(EXERCISE DESCRIPTION)
A single figure is the whole answer: the number of lines in the records that contain "logic".

(RECORDS FOR PROCESSING)
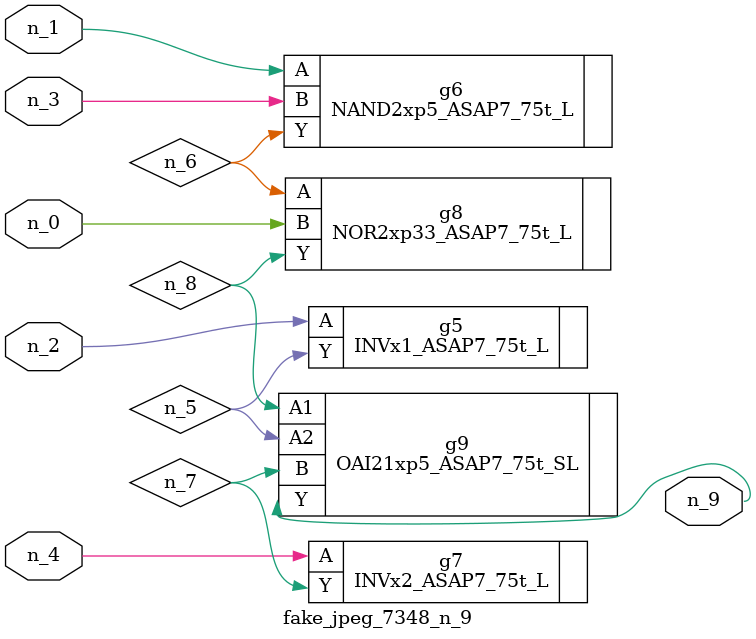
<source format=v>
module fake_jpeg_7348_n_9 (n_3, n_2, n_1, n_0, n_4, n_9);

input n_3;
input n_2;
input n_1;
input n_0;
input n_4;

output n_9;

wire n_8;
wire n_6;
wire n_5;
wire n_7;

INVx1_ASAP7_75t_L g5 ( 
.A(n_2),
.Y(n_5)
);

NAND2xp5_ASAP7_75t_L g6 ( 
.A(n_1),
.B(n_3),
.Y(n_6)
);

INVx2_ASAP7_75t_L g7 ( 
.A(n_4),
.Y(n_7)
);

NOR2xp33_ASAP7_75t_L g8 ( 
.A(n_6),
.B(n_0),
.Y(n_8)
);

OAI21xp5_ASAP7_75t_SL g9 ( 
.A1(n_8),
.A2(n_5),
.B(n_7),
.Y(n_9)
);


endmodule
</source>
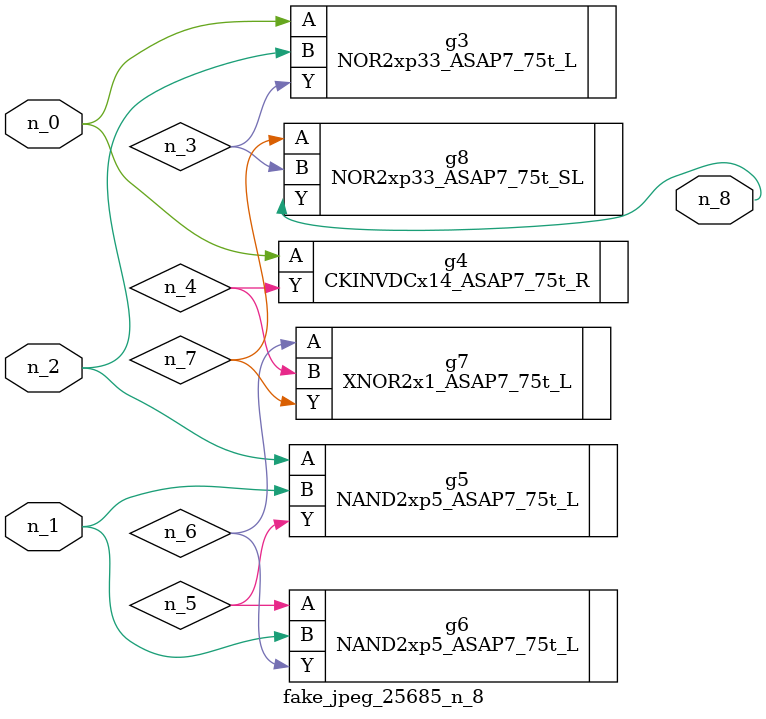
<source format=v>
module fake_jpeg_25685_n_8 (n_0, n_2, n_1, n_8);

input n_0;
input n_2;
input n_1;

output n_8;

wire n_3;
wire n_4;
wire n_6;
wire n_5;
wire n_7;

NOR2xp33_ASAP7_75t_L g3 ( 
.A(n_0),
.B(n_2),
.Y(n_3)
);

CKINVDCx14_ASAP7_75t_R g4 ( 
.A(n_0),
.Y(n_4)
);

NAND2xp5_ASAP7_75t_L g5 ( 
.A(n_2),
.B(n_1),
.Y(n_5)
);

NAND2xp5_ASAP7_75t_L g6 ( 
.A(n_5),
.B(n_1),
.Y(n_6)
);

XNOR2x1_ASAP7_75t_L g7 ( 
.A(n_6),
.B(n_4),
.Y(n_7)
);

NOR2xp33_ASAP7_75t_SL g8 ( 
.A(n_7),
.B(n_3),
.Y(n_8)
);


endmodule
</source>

* * *

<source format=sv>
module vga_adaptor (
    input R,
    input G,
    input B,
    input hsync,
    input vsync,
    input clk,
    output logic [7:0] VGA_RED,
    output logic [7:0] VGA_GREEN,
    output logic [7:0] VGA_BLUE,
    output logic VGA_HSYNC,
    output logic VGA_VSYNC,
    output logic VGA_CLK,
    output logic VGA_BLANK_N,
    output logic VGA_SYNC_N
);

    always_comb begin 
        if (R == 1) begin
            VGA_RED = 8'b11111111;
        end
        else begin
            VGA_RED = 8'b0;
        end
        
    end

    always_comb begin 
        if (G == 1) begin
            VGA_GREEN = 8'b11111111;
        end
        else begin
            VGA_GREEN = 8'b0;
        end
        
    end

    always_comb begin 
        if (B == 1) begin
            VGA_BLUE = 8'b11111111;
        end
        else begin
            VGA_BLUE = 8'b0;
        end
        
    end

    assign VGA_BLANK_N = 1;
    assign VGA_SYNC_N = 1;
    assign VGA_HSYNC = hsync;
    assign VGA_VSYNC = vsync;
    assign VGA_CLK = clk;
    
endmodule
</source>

(PROBLEM SOLUTION)
8